Ok published research.

https://www.10news.com/news/in-dept...ique-stop-myocarditis-after-covid-vaccination

As for why they stopped i have no idea. Although that suggests because it takes longer and might be more painful.
 
Ok published research.

https://www.10news.com/news/in-dept...ique-stop-myocarditis-after-covid-vaccination

As for why they stopped i have no idea. Although that suggests because it takes longer and might be more painful.

Even that article is rather clear about the limitations of this study. Rather clear about not drawing strong conclusions, though some individual experts have stronger opinions than others.

Evaluating scientific evidence is a laborious task. I'm in no way in a position to do that work even if I had the specific knowledge within this relevant field, I don't.

There are people who do though, thus leading to more of a scientific consensus opinion. That consensus opinion should influence our opinions much more than an individual study on mice in a specific setting. Current guidelines tell us something about that consensus opinion.
 
Proper medical knowledge comes through Cochrane Reviews (which are a science in themselves), not individual trials. And even those are subjective and alter over time.
 
Even that article is rather clear about the limitations of this study. Rather clear about not drawing strong conclusions, though some individual experts have stronger opinions than others.

Evaluating scientific evidence is a laborious task. I'm in no way in a position to do that work even if I had the specific knowledge within this relevant field, I don't.
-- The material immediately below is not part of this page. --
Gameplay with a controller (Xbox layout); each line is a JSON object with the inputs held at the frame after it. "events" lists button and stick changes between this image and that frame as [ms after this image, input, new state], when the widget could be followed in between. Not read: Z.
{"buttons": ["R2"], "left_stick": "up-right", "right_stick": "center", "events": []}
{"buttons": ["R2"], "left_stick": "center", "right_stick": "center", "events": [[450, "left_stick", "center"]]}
There are people who do though, thus leading to more of a scientific consensus opinion. That consensus opinion should influence our opinions much more than an individual study on mice in a specific setting. Current guidelines tell us something about that consensus opinion.

It's a 100,000 to 1 odds. How they meant to do a study? Have 200,000 people asperated and 200,000 people not. Then see if one group gets side effects and the other doesn't? The group that does may be a bit tinkled.
 
It's a 100,000 to 1 odds. How they meant to do a study? Have 200,000 people asperated and 200,000 people not. Then see if one group gets side effects and the other doesn't? The group that does may be a bit tinkled.

Some things are inherently very difficult to study. That doesn't make any conclusion more valid.

Given that not asperating is the standard in many countries that being the best choice seems a valid conclusion based on the available scientific evidence.

It isn't known, it's being argued. I think it's very important in a situation like this not to overstate what is known at any given point.
 
Proper medical knowledge comes through Cochrane Reviews (which are a science in themselves), not individual trials. And even those are subjective and alter over time.

Doesn't have to be Cochrane, though they are good at this sort of thing.

Reviews though, yes, definitely, and with the qualifiers you add for sure.
 
I was wondering what the hell you lot are talking about, so I Googled "asperated vaccination" and all I found was Jose Mourinho being ex-asperated when our game vs Fulham was postponed.

Turns out you mean aspirated I think, e.g. https://www.ncbi.nlm.nih.gov/pmc/articles/PMC5333604/
"...aspiration is defined as the pulling back of the plunger of a syringe (for 5–10 seconds) prior to injecting medicine"

There are 10,000 words about it on the link above, should you care to read it. I don't!
 
I was wondering what the hell you lot are talking about, so I Googled "asperated vaccination" and all I found was Jose Mourinho being ex-asperated when our game vs Fulham was postponed.

Turns out you mean aspirated I think, e.g. https://www.ncbi.nlm.nih.gov/pmc/articles/PMC5333604/
"...aspiration is defined as the pulling back of the plunger of a syringe (for 5–10 seconds) prior to injecting medicine"

There are 10,000 words about it on the link above, should you care to read it. I don't!

Not for 5-10 seconds. Just a slight pull out to see if it pulls any blood. If it does just inject in a different spot.